A day that for some shall never dawn be in my lifetime, my child’s and neither my grandchildren and great grandchildren and that of yours.

As much democratic as one can be or would like to be, simply one cannot solely vote for democracy.

Only if such a democracy can have, and does have some attendant meanings, least of them material ones. This is as opposed to the mere hollowness of casting one’s vote as a democratic patriotic duty.

Truly speaking, the choices one is presented with, and seem to be presented with, to say the least is the flipside of the same coin at best, if not worse.

Because in terms of change, there is little to choose from the various choices on offer, which mostly seem to be copycats of one another, that is the absence of the utopianism and hollow promises that have been made.One cannot but wonder whether those who have been advocating some of these changes even understand them?

One cannot but be wondering whether the limited choices, if one can really call them choices at all, that seem to have been offered and dangled like cheap carrots, are really what the voters deserve?

Or, rather conversely, it is a matter of the candidates deserving the voters they seem to be getting with all their seemingly or perceived naivety telling by the promises that have been thrown into their faces? Which is which?

My guess is a good as yours but there can be no denying that either the candidates are being short-changed by the voters or vice versa.

One cannot but think and reflect deeply about one of the election educators recalling and relating lately on one of the Namibian Broadcasting Corporation’s (NBC) language services’ current affairs programme, a situation where they first had to provide a group of people deep in the rural Opuwo Constituency in the Kunene Region with some food rations to enable them more receptive and absorptive to voter education.

Surely voters could not care much either about voter education or voting on empty stomachs.

Axiomatically can one really also expect someone to cast her/his vote on an empty stomach unless there is a genuine hope that not long after the casting of such a vote, something material, even if only a slice of bread, would land in her impoverished and decimated hands, frail from hunger and neglect in between the polls, and from dissipated promises from one election to the other?

Yes, if those advocating some of the radical changes that are being advocated have any likelihood of transforming such promises into reality, one would have said there are choices available to the voters.

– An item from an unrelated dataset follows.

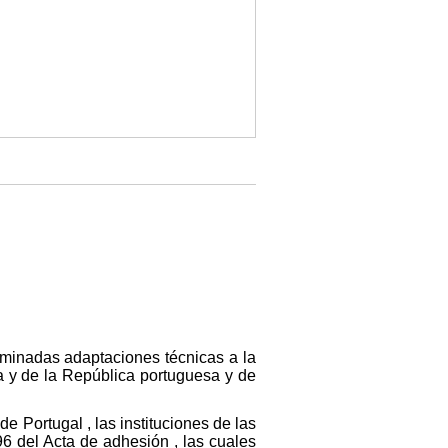
rminadas adaptaciones técnicas a la
ña y de la República portuguesa y de
e Portugal , las instituciones de las
6 del Acta de adhesión , las cuales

But this is far from the case. Yes, if peace, stability and tranquillity that we have been enjoying over the years since independence start somehow to manifest and transform into material wellbeing for the people, and the legacy that is to continue can equally become somehow tangible for the masses if not the majority of the Namibian people, then can one really speak of real choice (s).

But as for now there seems little choice other than the democratic choice of casting one’s vote, which at the end of the day in this era of economic hardships, seems like chasing a wild goose of electoral promises.

Is it for the sake of immediate material provision or for the sake of keeping the wheels of democracy oiled? Casting one’s vote to exercise one’s democratic right towards what end? Perpetuity of empty promises? Or intangible legacy?

Take your pick, but if these are the choices voters are being offered or seem to be promised this time around, it is as much there are no choices. It seems business as usual from one election after the other with poverty continuing unabated.

It seems the new dictum of freedom and independence is that the people shall be free and independent aesthetically, rhetorically and theoretically and psychologically but not physiologically, practically and materially as they do not eat.

It is a choice to be free and independent but evasive in terms of real progress, prosperity and well being.

A telling pointer and rude awakening to this sad reality of limited choices and empty promises is none other than the outcome of the recent by-elections in the Windhoek West Constituency where the candidate has been voted into office by a minority of the total registered voters in the constituency. Simply, this councillor shall, to say the least, be a councillor by democratic default!